Items from a dataset
· · · · ·
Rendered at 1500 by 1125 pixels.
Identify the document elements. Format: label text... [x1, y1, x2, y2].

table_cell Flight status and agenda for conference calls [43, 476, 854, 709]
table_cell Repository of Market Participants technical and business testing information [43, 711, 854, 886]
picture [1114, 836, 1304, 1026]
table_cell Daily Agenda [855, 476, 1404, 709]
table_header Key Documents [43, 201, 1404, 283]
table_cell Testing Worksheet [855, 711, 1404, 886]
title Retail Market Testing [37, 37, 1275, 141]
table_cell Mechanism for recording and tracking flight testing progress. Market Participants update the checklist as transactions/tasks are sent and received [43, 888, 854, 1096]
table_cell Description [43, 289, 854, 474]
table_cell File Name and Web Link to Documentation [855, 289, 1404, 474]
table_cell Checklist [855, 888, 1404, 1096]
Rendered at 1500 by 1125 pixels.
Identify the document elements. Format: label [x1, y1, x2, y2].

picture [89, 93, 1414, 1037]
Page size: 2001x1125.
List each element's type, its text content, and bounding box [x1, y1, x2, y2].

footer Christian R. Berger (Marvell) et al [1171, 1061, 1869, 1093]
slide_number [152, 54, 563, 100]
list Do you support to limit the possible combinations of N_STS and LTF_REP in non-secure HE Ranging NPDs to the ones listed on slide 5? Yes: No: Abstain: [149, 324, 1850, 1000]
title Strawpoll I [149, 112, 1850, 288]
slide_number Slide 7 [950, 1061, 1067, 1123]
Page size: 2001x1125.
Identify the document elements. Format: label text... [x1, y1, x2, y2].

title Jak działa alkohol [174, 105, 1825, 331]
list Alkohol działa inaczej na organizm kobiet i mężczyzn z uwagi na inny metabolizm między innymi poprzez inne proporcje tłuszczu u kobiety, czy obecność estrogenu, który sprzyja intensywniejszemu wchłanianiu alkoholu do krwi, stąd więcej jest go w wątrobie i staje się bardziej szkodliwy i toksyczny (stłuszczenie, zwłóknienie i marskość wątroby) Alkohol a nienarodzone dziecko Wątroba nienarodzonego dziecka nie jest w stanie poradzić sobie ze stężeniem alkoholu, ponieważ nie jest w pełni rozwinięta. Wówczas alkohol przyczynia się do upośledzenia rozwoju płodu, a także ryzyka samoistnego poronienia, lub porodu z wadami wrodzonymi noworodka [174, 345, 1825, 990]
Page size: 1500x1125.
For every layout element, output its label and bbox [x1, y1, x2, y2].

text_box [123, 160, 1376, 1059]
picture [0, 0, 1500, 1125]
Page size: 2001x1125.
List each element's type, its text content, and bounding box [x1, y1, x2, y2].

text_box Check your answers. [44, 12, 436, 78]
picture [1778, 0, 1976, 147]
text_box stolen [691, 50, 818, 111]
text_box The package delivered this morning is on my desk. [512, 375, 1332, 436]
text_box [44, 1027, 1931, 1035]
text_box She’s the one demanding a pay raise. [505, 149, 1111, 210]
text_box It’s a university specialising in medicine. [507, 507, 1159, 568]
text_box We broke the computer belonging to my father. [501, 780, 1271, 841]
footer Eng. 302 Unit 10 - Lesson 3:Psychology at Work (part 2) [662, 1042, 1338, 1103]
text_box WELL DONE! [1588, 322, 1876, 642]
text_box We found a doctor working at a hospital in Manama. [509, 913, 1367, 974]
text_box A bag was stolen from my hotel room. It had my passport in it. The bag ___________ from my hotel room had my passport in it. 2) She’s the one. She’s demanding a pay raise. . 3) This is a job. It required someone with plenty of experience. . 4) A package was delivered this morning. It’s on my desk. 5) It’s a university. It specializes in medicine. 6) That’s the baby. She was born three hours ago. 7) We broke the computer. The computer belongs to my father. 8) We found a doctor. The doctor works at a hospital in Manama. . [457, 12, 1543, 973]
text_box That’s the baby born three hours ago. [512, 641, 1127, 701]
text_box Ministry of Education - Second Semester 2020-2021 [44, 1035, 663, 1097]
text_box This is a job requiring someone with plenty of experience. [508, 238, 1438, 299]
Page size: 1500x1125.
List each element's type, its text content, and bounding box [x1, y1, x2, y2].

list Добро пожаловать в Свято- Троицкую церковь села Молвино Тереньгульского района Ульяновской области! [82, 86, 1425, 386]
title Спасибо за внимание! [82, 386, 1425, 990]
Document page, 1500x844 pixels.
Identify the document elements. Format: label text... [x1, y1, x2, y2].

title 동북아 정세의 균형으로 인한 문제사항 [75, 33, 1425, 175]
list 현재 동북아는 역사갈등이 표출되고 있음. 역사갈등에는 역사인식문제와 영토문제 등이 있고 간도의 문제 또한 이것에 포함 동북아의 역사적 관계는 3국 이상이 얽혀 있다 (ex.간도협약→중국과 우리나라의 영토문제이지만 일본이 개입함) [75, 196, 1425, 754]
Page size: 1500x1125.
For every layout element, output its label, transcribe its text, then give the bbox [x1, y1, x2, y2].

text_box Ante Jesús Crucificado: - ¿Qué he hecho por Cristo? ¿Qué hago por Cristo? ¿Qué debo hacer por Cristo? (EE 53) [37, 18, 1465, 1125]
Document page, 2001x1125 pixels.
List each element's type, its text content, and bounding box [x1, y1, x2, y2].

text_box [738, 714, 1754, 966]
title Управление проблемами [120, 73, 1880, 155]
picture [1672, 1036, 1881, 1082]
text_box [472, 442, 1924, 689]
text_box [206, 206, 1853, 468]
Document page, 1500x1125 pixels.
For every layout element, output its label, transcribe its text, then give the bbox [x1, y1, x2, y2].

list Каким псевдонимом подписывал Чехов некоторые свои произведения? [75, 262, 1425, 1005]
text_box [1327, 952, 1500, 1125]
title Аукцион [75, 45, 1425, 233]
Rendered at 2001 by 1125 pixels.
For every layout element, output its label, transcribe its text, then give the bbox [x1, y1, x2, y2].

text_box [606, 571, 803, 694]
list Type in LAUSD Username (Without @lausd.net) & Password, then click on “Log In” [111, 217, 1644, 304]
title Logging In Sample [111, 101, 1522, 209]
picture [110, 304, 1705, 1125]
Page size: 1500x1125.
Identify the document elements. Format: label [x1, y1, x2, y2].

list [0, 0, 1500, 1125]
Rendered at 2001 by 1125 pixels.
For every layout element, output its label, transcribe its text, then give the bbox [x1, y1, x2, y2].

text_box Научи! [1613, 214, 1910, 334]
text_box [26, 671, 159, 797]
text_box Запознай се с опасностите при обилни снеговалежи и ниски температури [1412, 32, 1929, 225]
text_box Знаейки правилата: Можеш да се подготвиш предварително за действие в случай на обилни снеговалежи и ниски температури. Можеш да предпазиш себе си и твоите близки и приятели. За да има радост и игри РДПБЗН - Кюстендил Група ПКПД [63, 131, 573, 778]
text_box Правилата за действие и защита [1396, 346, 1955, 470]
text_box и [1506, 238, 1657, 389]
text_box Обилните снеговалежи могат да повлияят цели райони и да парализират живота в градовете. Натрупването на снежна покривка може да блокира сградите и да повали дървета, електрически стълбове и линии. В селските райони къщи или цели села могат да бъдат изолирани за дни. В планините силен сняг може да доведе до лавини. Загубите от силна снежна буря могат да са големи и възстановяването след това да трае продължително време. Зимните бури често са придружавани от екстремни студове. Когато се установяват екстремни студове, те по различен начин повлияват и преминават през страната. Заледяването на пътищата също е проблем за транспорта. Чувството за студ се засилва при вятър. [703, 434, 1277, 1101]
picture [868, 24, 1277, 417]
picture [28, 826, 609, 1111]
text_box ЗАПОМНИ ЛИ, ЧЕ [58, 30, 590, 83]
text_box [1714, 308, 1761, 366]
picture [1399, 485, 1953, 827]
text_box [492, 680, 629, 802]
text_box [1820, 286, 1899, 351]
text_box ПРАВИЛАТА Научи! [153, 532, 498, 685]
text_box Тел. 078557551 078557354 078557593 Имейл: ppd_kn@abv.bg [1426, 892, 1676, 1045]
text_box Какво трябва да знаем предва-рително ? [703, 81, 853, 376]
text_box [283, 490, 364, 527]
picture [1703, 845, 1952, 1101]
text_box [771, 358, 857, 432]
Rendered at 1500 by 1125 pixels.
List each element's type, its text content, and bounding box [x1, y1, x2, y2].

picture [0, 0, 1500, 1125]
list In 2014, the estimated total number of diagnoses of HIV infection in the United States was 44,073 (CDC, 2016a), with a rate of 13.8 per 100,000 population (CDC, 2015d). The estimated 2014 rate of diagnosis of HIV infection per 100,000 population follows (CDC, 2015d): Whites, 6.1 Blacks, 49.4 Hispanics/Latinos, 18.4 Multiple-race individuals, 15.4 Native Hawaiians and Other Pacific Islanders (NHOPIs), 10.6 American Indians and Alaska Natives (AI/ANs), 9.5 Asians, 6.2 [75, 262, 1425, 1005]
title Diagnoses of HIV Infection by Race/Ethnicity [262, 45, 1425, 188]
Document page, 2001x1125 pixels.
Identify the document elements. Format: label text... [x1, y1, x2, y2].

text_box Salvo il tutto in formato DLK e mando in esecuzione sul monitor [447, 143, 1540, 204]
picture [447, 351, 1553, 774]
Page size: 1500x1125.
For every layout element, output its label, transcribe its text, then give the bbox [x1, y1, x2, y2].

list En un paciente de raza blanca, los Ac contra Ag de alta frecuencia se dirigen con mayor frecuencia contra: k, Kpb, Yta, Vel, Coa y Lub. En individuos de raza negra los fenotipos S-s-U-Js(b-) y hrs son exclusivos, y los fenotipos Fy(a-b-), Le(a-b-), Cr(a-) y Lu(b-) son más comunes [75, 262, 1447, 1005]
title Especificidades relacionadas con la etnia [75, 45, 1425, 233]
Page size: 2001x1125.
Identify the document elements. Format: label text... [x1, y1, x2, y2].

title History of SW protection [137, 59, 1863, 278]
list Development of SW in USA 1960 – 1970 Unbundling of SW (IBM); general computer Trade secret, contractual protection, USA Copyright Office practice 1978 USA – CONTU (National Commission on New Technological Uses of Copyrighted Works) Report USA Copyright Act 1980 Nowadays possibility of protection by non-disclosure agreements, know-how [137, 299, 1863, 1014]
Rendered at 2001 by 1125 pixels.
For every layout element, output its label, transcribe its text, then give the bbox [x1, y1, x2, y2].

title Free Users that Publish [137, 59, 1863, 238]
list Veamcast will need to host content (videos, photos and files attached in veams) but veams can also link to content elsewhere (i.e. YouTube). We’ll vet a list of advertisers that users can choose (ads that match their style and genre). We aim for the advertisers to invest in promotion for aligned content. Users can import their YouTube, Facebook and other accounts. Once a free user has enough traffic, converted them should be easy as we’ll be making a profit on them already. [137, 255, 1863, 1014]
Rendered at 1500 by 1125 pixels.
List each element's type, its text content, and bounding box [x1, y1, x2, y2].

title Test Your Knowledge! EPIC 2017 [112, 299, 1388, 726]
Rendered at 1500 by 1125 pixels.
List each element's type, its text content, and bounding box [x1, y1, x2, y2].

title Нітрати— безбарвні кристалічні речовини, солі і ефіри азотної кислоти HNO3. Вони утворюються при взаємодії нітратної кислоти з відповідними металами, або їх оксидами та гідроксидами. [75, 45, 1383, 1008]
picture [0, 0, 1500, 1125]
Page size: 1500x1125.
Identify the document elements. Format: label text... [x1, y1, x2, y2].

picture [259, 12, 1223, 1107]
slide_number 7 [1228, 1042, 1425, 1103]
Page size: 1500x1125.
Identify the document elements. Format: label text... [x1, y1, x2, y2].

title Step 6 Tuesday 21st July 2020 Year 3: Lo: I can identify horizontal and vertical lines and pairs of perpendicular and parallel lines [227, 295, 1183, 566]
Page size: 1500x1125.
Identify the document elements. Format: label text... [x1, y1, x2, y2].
· · · · ·
WHAT NEEDS TO BE DONE
Starting at the line above that contains "Document page, 1500x844 pixels.", write out each line exactly until the line that contains "Document page, 1500x1125 pixels." has been written, and stop there.

ANSWER FOR THIS EXERCISE
Document page, 1500x844 pixels.
Identify the document elements. Format: label text... [x1, y1, x2, y2].

title 동북아 정세의 균형으로 인한 문제사항 [75, 33, 1425, 175]
list 현재 동북아는 역사갈등이 표출되고 있음. 역사갈등에는 역사인식문제와 영토문제 등이 있고 간도의 문제 또한 이것에 포함 동북아의 역사적 관계는 3국 이상이 얽혀 있다 (ex.간도협약→중국과 우리나라의 영토문제이지만 일본이 개입함) [75, 196, 1425, 754]
Page size: 1500x1125.
For every layout element, output its label, transcribe its text, then give the bbox [x1, y1, x2, y2].

text_box Ante Jesús Crucificado: - ¿Qué he hecho por Cristo? ¿Qué hago por Cristo? ¿Qué debo hacer por Cristo? (EE 53) [37, 18, 1465, 1125]
Document page, 2001x1125 pixels.
List each element's type, its text content, and bounding box [x1, y1, x2, y2].

text_box [738, 714, 1754, 966]
title Управление проблемами [120, 73, 1880, 155]
picture [1672, 1036, 1881, 1082]
text_box [472, 442, 1924, 689]
text_box [206, 206, 1853, 468]
Document page, 1500x1125 pixels.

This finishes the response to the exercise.